> ACTIVITY
Restate the records so that not a single word differs.

> DATA RECORDS
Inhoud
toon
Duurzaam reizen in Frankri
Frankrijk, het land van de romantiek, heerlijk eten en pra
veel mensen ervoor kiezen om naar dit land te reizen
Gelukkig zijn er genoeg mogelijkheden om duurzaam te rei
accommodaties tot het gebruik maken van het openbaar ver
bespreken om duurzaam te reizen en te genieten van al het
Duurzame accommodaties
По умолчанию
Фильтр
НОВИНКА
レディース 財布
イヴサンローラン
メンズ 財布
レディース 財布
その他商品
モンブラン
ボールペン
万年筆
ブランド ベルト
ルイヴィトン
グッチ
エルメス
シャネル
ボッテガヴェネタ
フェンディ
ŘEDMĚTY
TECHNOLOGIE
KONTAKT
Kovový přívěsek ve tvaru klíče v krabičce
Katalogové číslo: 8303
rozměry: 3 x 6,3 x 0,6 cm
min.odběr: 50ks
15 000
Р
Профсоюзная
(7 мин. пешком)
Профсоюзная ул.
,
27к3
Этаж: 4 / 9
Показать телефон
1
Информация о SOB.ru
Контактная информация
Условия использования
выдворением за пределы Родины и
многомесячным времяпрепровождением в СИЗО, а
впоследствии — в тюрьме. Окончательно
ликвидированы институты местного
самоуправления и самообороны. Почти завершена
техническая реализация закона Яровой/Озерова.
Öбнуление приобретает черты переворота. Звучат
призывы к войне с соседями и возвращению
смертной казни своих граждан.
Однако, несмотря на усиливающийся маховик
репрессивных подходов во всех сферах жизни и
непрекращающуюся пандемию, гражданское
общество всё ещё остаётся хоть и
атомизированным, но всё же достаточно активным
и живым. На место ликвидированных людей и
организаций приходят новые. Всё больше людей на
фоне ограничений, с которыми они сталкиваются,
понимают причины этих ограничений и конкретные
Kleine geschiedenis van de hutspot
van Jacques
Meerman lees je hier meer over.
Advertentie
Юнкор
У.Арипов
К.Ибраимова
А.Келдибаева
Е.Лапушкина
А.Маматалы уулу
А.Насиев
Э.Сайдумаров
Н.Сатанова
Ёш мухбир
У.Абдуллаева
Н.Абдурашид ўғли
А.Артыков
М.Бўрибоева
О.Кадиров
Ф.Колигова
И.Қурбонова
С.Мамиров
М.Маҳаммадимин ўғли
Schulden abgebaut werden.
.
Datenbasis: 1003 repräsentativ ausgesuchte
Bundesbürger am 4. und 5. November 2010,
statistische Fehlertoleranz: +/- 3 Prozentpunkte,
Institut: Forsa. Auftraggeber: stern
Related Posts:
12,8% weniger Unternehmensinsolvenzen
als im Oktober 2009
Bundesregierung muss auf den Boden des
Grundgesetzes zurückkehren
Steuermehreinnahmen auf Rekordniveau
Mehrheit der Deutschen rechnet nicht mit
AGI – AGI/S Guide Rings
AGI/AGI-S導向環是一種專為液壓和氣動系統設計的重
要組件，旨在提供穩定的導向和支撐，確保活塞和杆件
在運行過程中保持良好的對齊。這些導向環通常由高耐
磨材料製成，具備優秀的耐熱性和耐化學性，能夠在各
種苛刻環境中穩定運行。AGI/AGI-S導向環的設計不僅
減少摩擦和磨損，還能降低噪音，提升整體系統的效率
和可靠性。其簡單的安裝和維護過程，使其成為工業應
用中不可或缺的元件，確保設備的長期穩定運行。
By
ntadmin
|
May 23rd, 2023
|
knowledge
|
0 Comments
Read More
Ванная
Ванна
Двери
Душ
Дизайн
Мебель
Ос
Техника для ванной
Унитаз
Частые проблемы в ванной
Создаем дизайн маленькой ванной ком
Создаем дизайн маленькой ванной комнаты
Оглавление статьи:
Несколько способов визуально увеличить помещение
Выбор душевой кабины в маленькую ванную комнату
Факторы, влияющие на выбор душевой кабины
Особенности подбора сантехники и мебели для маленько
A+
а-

> ANSWER FOR THIS EXERCISE
Inhoud
toon
Duurzaam reizen in Frankri
Frankrijk, het land van de romantiek, heerlijk eten en pra
veel mensen ervoor kiezen om naar dit land te reizen
Gelukkig zijn er genoeg mogelijkheden om duurzaam te rei
accommodaties tot het gebruik maken van het openbaar ver
bespreken om duurzaam te reizen en te genieten van al het
Duurzame accommodaties
По умолчанию
Фильтр
НОВИНКА
レディース 財布
イヴサンローラン
メンズ 財布
レディース 財布
その他商品
モンブラン
ボールペン
万年筆
ブランド ベルト
ルイヴィトン
グッチ
エルメス
シャネル
ボッテガヴェネタ
フェンディ
ŘEDMĚTY
TECHNOLOGIE
KONTAKT
Kovový přívěsek ve tvaru klíče v krabičce
Katalogové číslo: 8303
rozměry: 3 x 6,3 x 0,6 cm
min.odběr: 50ks
15 000
Р
Профсоюзная
(7 мин. пешком)
Профсоюзная ул.
,
27к3
Этаж: 4 / 9
Показать телефон
1
Информация о SOB.ru
Контактная информация
Условия использования
выдворением за пределы Родины и
многомесячным времяпрепровождением в СИЗО, а
впоследствии — в тюрьме. Окончательно
ликвидированы институты местного
самоуправления и самообороны. Почти завершена
техническая реализация закона Яровой/Озерова.
Öбнуление приобретает черты переворота. Звучат
призывы к войне с соседями и возвращению
смертной казни своих граждан.
Однако, несмотря на усиливающийся маховик
репрессивных подходов во всех сферах жизни и
непрекращающуюся пандемию, гражданское
общество всё ещё остаётся хоть и
атомизированным, но всё же достаточно активным
и живым. На место ликвидированных людей и
организаций приходят новые. Всё больше людей на
фоне ограничений, с которыми они сталкиваются,
понимают причины этих ограничений и конкретные
Kleine geschiedenis van de hutspot
van Jacques
Meerman lees je hier meer over.
Advertentie
Юнкор
У.Арипов
К.Ибраимова
А.Келдибаева
Е.Лапушкина
А.Маматалы уулу
А.Насиев
Э.Сайдумаров
Н.Сатанова
Ёш мухбир
У.Абдуллаева
Н.Абдурашид ўғли
А.Артыков
М.Бўрибоева
О.Кадиров
Ф.Колигова
И.Қурбонова
С.Мамиров
М.Маҳаммадимин ўғли
Schulden abgebaut werden.
.
Datenbasis: 1003 repräsentativ ausgesuchte
Bundesbürger am 4. und 5. November 2010,
statistische Fehlertoleranz: +/- 3 Prozentpunkte,
Institut: Forsa. Auftraggeber: stern
Related Posts:
12,8% weniger Unternehmensinsolvenzen
als im Oktober 2009
Bundesregierung muss auf den Boden des
Grundgesetzes zurückkehren
Steuermehreinnahmen auf Rekordniveau
Mehrheit der Deutschen rechnet nicht mit
AGI – AGI/S Guide Rings
AGI/AGI-S導向環是一種專為液壓和氣動系統設計的重
要組件，旨在提供穩定的導向和支撐，確保活塞和杆件
在運行過程中保持良好的對齊。這些導向環通常由高耐
磨材料製成，具備優秀的耐熱性和耐化學性，能夠在各
種苛刻環境中穩定運行。AGI/AGI-S導向環的設計不僅
減少摩擦和磨損，還能降低噪音，提升整體系統的效率
和可靠性。其簡單的安裝和維護過程，使其成為工業應
用中不可或缺的元件，確保設備的長期穩定運行。
By
ntadmin
|
May 23rd, 2023
|
knowledge
|
0 Comments
Read More
Ванная
Ванна
Двери
Душ
Дизайн
Мебель
Ос
Техника для ванной
Унитаз
Частые проблемы в ванной
Создаем дизайн маленькой ванной ком
Создаем дизайн маленькой ванной комнаты
Оглавление статьи:
Несколько способов визуально увеличить помещение
Выбор душевой кабины в маленькую ванную комнату
Факторы, влияющие на выбор душевой кабины
Особенности подбора сантехники и мебели для маленько
A+
а-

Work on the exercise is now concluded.